At this point, most people would step out of the shower. I’ve washed my face, hair and body. I am squeaky clean. But one thing remains.
Before I have a chance to question whether I really want to, I turn the temperature nozzle all the way to the right. After a second, the water goes from hot to cold. The water hits my back and I gasp. I start counting to sixty.
Since I’ve moved into a new place, I’ve begun this new practice. I end every shower with sixty seconds of cold water. Why? There’s two main reasons. The first: I feel better and more energised after a dose of coldness. It does something good to my body and brain. The second: I want to practice being comfortable in the absence of comfort.
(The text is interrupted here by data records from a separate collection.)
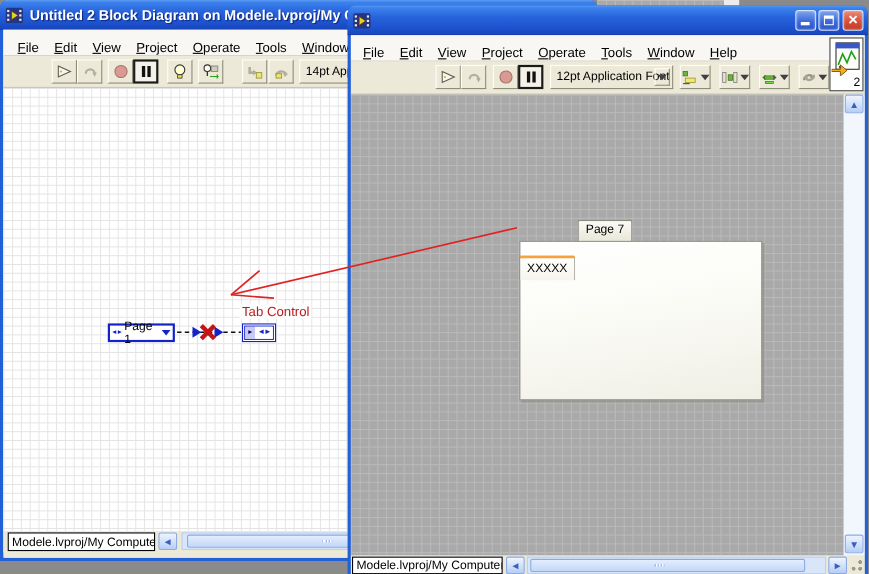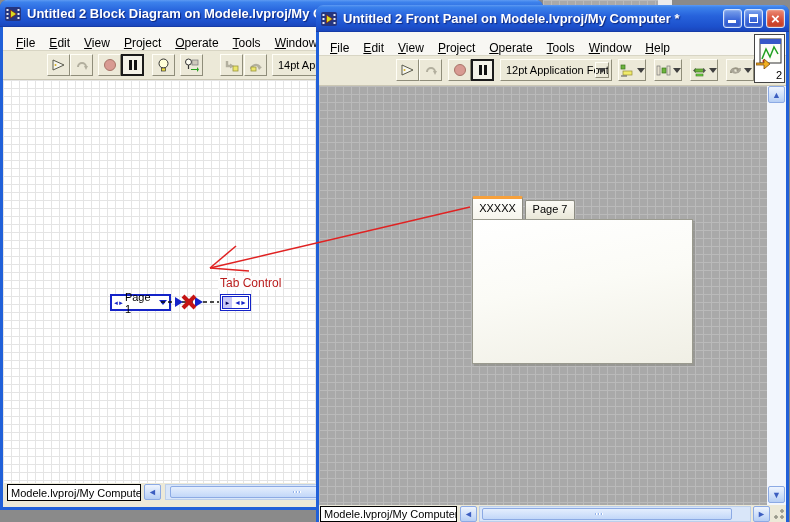--- a/index.html
+++ b/index.html
@@ -242,7 +242,6 @@
           <rect x="12.5" y="11" width="2" height="2" fill="#e8e8f0"></rect>
         <polygon points="5.5,4 11.5,8 5.5,12" fill="#d8dc20" stroke="#8a2010" stroke-width=".7"></polygon>
       </svg>
-      <span class="titletext">Untitled 2 Front Panel on Modele.lvproj/My Computer *</span>
       <div class="winbtn" style="right:47px;">
         <div class="minglyph"></div>
       </div>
Cold showers are an easy way to do so.
You’ve signed up for a bungee jump. Your two friends have gone ahead of you. You watched them get strapped up, approach the platform and step off the edge. Now it’s your turn.
The instructor fastens the final clasp on your chest and nods towards the precipice. You walk up to the edge and pause for a second. Then you step out into the nothingness.
Cold showers are very different from bungee jumps. But the successful undertaking of both of them has something in common. If you pause for too long before you do it, you won’t do it at all.
By pausing, you give your monkey brain a chance to chime in. “What are you doing? This is crazy! You don’t have to do it. Nobody will think any less of you. In fact, it’s probably better if you don’t go through with this stupid resolution. You don’t gain much from it anyway. Don’t do it!”
Doing something that is uncomfortable and scary is hard enough without having to spar with your monkey mind. That’s why, when it comes to unpleasant and uncomfortable tasks, the best thing you can do is start. Don’t give that little voice a chance to weaken your resolve and hinder your determination. Start doing before you start thinking.